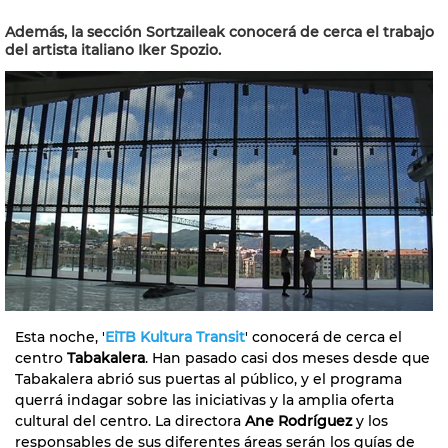
Además, la sección Sortzaileak conocerá de cerca el trabajo
del artista italiano Iker Spozio.
Esta noche, '
EiTB Kultura Transit
' conocerá de cerca el
centro
Tabakalera
. Han pasado casi dos meses desde que
Tabakalera abrió sus puertas al público, y el programa
querrá indagar sobre las iniciativas y la amplia oferta
cultural del centro. La directora
Ane Rodríguez
y los
responsables de sus diferentes áreas serán los guías de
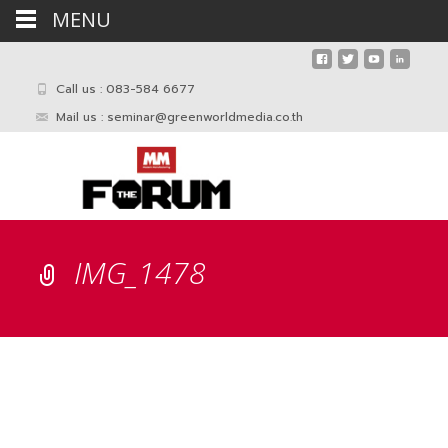
MENU
Call us : 083-584 6677
Mail us :
seminar@greenworldmedia.co.th
IMG_1478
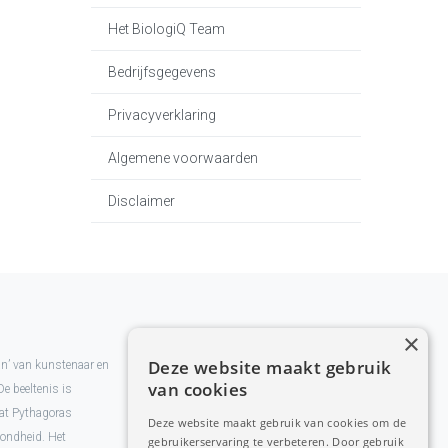
Het BiologiQ Team
Bedrijfsgegevens
Privacyverklaring
Algemene voorwaarden
Disclaimer
×
Deze website maakt gebruik
man’ van kunstenaar en
van cookies
De beeltenis is
at Pythagoras
Deze website maakt gebruik van cookies om de
zondheid. Het
gebruikerservaring te verbeteren. Door gebruik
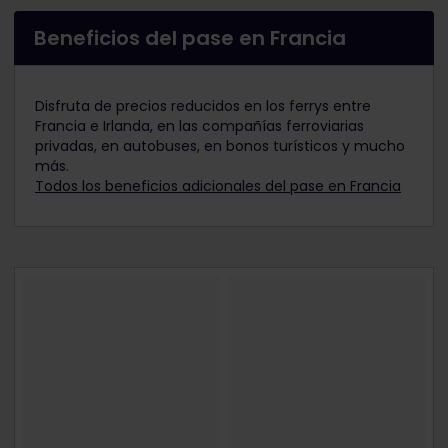
Beneficios del pase en Francia
Disfruta de precios reducidos en los ferrys entre
Francia e Irlanda, en las compañías ferroviarias
privadas, en autobuses, en bonos turísticos y mucho
más.
Todos los beneficios adicionales del pase en Francia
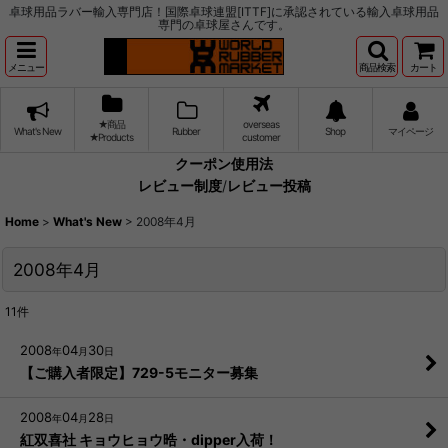
卓球用品ラバー輸入専門店！国際卓球連盟[ITTF]に承認されている輸入卓球用品
専門の卓球屋さんです。
メニュー
商品検索
カート
★商品
overseas
What's New
Rubber
Shop
マイページ
★Products
customer
クーポン使用法
レビュー制度
/
レビュー投稿
Home
>
What's New
>
2008年4月
2008年4月
11
件
2008
04
30
年
月
日
【ご購入者限定】729-5モニター募集
2008
04
28
年
月
日
紅双喜社 キョウヒョウ晧・dipper入荷！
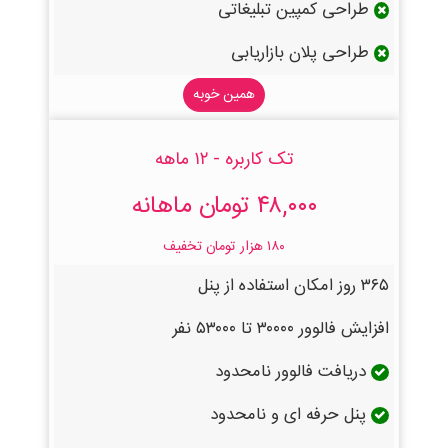
طراحی کمپین تبلیغاتی
طراحی پلان بازاریابی
همین خوبه
تک کاربره - ۱۲ ماهه
۴۸,۰۰۰ تومان ماهانه
۱۸۰ هزار تومان تخفیف
۳۶۵ روز امکان استفاده از پنل
افزایش فالوور ۳۰۰۰۰ تا ۵۳۰۰۰ نفر
دریافت فالوور نامحدود
پنل حرفه ای و نامحدود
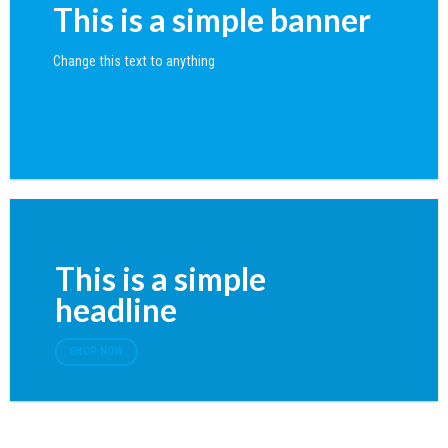
This is a simple banner
Change this text to anything
SHOP NOW
This is a simple
headline
SHOP NOW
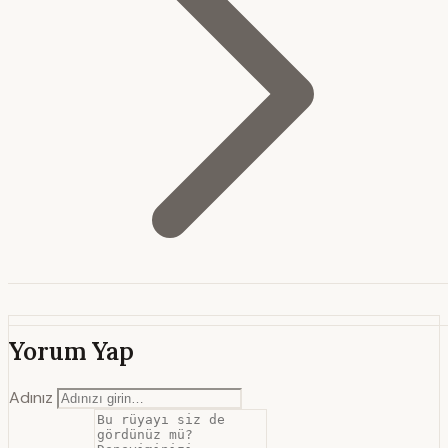
Yorum Yap
Adınız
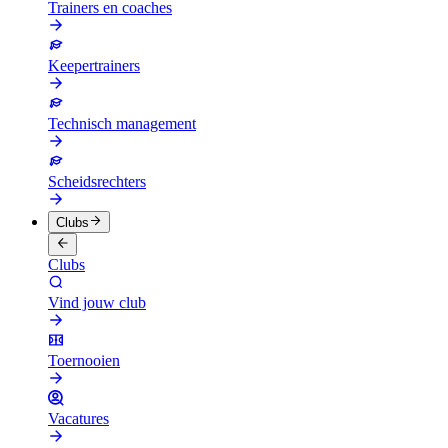
Trainers en coaches
Keepertrainers
Technisch management
Scheidsrechters
Clubs
Clubs
Vind jouw club
Toernooien
Vacatures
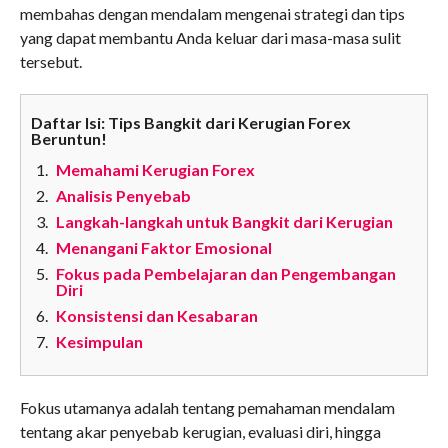
membahas dengan mendalam mengenai strategi dan tips
yang dapat membantu Anda keluar dari masa-masa sulit
tersebut.
Daftar Isi: Tips Bangkit dari Kerugian Forex
Beruntun!
Memahami Kerugian Forex
Analisis Penyebab
Langkah-langkah untuk Bangkit dari Kerugian
Menangani Faktor Emosional
Fokus pada Pembelajaran dan Pengembangan
Diri
Konsistensi dan Kesabaran
Kesimpulan
Fokus utamanya adalah tentang pemahaman mendalam
tentang akar penyebab kerugian, evaluasi diri, hingga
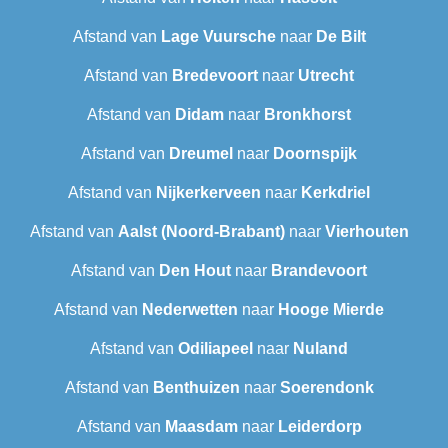
Afstand van
Lage Vuursche
naar
De Bilt
Afstand van
Bredevoort
naar
Utrecht
Afstand van
Didam
naar
Bronkhorst
Afstand van
Dreumel
naar
Doornspijk
Afstand van
Nijkerkerveen
naar
Kerkdriel
Afstand van
Aalst (Noord-Brabant)
naar
Vierhouten
Afstand van
Den Hout
naar
Brandevoort
Afstand van
Nederwetten
naar
Hooge Mierde
Afstand van
Odiliapeel
naar
Nuland
Afstand van
Benthuizen
naar
Soerendonk
Afstand van
Maasdam
naar
Leiderdorp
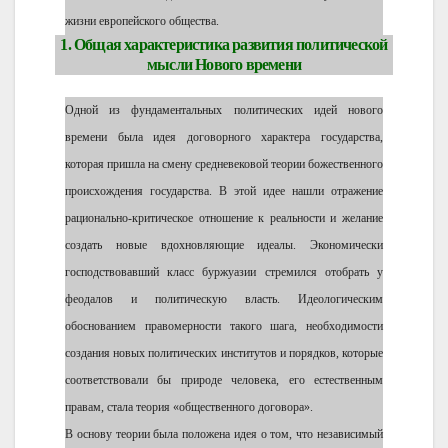
жизни европейского общества.
1. Общая характеристика развития политической
мысли Нового времени
Одной из фундаментальных политических идей нового
времени была идея договорного характера государства,
которая пришла на смену средневековой теории божественного
происхождения государства. В этой идее нашли отражение
рационально-критическое отношение к реальности и желание
создать новые вдохновляющие идеалы. Экономически
господствовавший класс буржуазии стремился отобрать у
феодалов и политическую власть. Идеологическим
обоснованием правомерности такого шага, необходимости
создания новых политических институтов и порядков, которые
соответствовали бы природе человека, его естественным
правам, стала теория «общественного договора».
В основу теории была положена идея о том, что независимый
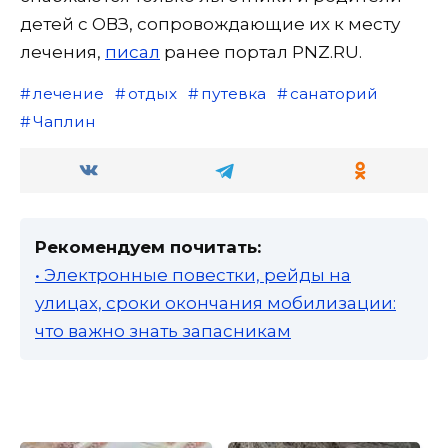
детей с ОВЗ, сопровождающие их к месту
лечения,
писал
ранее портал PNZ.RU.
лечение
отдых
путевка
санаторий
Чаплин
Рекомендуем почитать:
• Электронные повестки, рейды на
улицах, сроки окончания мобилизации:
что важно знать запасникам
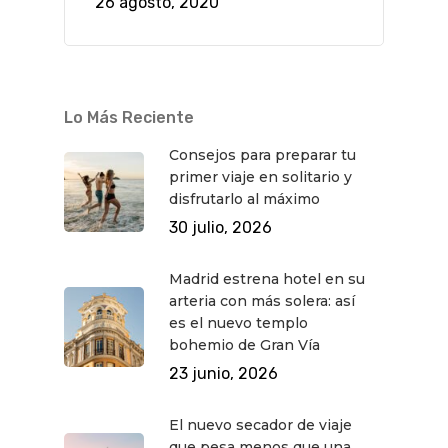
26 agosto, 2020
Lo Más Reciente
Consejos para preparar tu
primer viaje en solitario y
disfrutarlo al máximo
30 julio, 2026
Madrid estrena hotel en su
arteria con más solera: así
es el nuevo templo
bohemio de Gran Vía
23 junio, 2026
El nuevo secador de viaje
que pesa menos que una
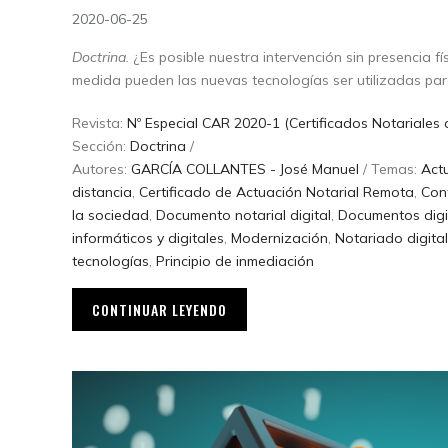
2020-06-25
Doctrina.
¿Es posible nuestra intervención sin presencia f
medida pueden las nuevas tecnologías ser utilizadas pa
Revista:
Nº Especial CAR 2020-1 (Certificados Notariales
Sección:
Doctrina
/
Autores:
GARCÍA COLLANTES - José Manuel
/ Temas:
Act
distancia
,
Certificado de Actuación Notarial Remota
,
Cont
la sociedad
,
Documento notarial digital
,
Documentos digi
informáticos y digitales
,
Modernización
,
Notariado digital
tecnologías
,
Principio de inmediación
CONTINUAR LEYENDO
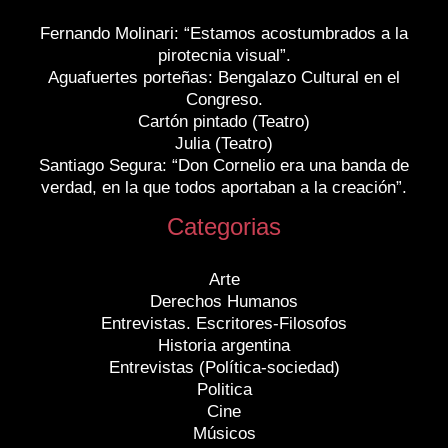
Fernando Molinari: “Estamos acostumbrados a la
pirotecnia visual”.
Aguafuertes porteñas: Bengalazo Cultural en el
Congreso.
Cartón pintado (Teatro)
Julia (Teatro)
Santiago Segura: “Don Cornelio era una banda de
verdad, en la que todos aportaban a la creación”.
Categorias
Arte
Derechos Humanos
Entrevistas. Escritores-Filosofos
Historia argentina
Entrevistas (Política-sociedad)
Politica
Cine
Músicos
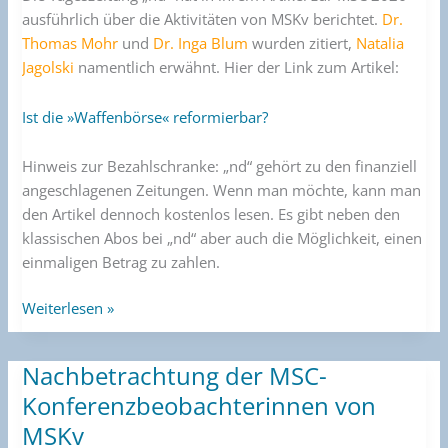
ausführlich über die Aktivitäten von MSKv berichtet.
Dr.
Thomas Mohr
und
Dr. Inga Blum
wurden zitiert,
Natalia
Jagolski
namentlich erwähnt. Hier der Link zum Artikel:
Ist die »Waffenbörse« reformierbar?
Hinweis zur Bezahlschranke: „nd“ gehört zu den finanziell
angeschlagenen Zeitungen. Wenn man möchte, kann man
den Artikel dennoch kostenlos lesen. Es gibt neben den
klassischen Abos bei „nd“ aber auch die Möglichkeit, einen
einmaligen Betrag zu zahlen.
Weiterlesen »
Nachbetrachtung der MSC-
Nachbetrachtung
der
Konferenzbeobachterinnen von
MSC-
MSKv
Konferenzbeobachterinnen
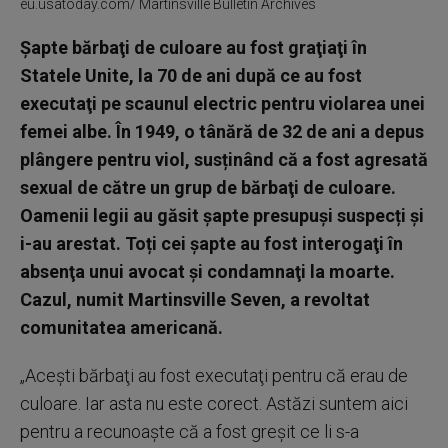
eu.usatoday.com/ Martinsville Bulletin Archives
Șapte bărbaţi de culoare au fost graţiaţi în
Statele Unite, la 70 de ani după ce au fost
executaţi pe scaunul electric pentru violarea unei
femei albe. În 1949, o tânără de 32 de ani a depus
plângere pentru viol, susținând că a fost agresată
sexual de către un grup de bărbaţi de culoare.
Oamenii legii au găsit şapte presupuși suspecți și
i-au arestat. Toți cei șapte au fost interogaţi în
absenţa unui avocat şi condamnaţi la moarte.
Cazul, numit Martinsville Seven, a revoltat
comunitatea americană.
„Aceşti bărbaţi au fost executaţi pentru că erau de
culoare. Iar asta nu este corect. Astăzi suntem aici
pentru a recunoaşte că a fost greşit ce li s-a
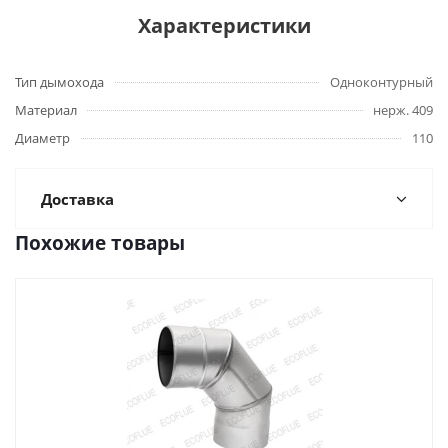
Характеристики
Тип дымохода
Одноконтурный
Материал
нерж. 409
Диаметр
110
Доставка
Похожие товары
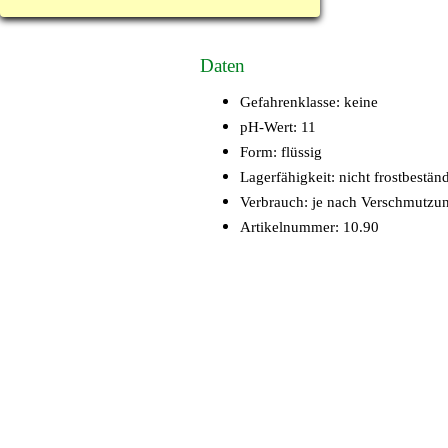
Daten
Gefahrenklasse: keine
pH-Wert: 11
Form: flüssig
Lagerfähigkeit: nicht frostbestän
Verbrauch: je nach Verschmutzung
Artikelnummer: 10.90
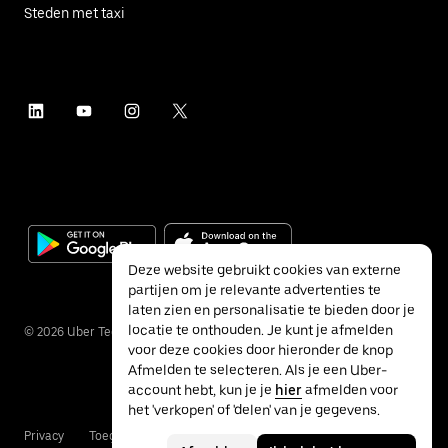
Steden met taxi
Deze website gebruikt cookies van externe
partijen om je relevante advertenties te
laten zien en personalisatie te bieden door je
locatie te onthouden. Je kunt je afmelden
©
2026
Uber Technologies Inc.
voor deze cookies door hieronder de knop
Afmelden te selecteren. Als je een Uber-
account hebt, kun je je
hier
afmelden voor
het 'verkopen' of 'delen' van je gegevens.
Privacy
Toegankelijkheid
Voorwaarden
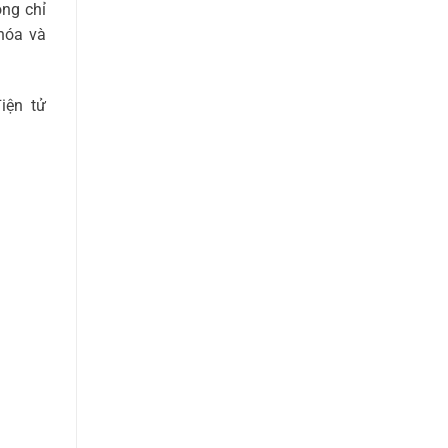
ng chỉ
hóa và
iện tử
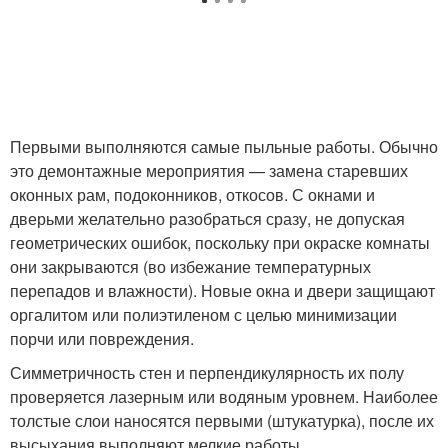
Первыми выполняются самые пыльные работы. Обычно
это демонтажные мероприятия — замена старевших
оконных рам, подоконников, откосов. С окнами и
дверьми желательно разобраться сразу, не допуская
геометрических ошибок, поскольку при окраске комнаты
они закрываются (во избежание температурных
перепадов и влажности). Новые окна и двери защищают
оргалитом или полиэтиленом с целью минимизации
порчи или повреждения.
Симметричность стен и перпендикулярность их полу
проверяется лазерным или водяным уровнем. Наиболее
толстые слои наносятся первыми (штукатурка), после их
высыхания выполняют мелкие работы.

_ _ _ _

## PROBLEM TO WORK ON
Only the lines from the beginning of the listing through the line with "Todos los beneficios", both ends included, are to be repeated exactly; pictures stay out.

## PROBLEM SOLUTION
Además, la sección Sortzaileak conocerá de cerca el trabajo
del artista italiano Iker Spozio.
Esta noche, '
EiTB Kultura Transit
' conocerá de cerca el
centro
Tabakalera
. Han pasado casi dos meses desde que
Tabakalera abrió sus puertas al público, y el programa
querrá indagar sobre las iniciativas y la amplia oferta
cultural del centro. La directora
Ane Rodríguez
y los
responsables de sus diferentes áreas serán los guías de
MENU
Call us : 083-584 6677
Mail us :
seminar@greenworldmedia.co.th
IMG_1478
Het BiologiQ Team
Bedrijfsgegevens
Privacyverklaring
Algemene voorwaarden
Disclaimer
×
Deze website maakt gebruik
man’ van kunstenaar en
van cookies
De beeltenis is
at Pythagoras
Deze website maakt gebruik van cookies om de
zondheid. Het
gebruikerservaring te verbeteren. Door gebruik
Beneficios del pase en Francia
Disfruta de precios reducidos en los ferrys entre
Francia e Irlanda, en las compañías ferroviarias
privadas, en autobuses, en bonos turísticos y mucho
más.
Todos los beneficios adicionales del pase en Francia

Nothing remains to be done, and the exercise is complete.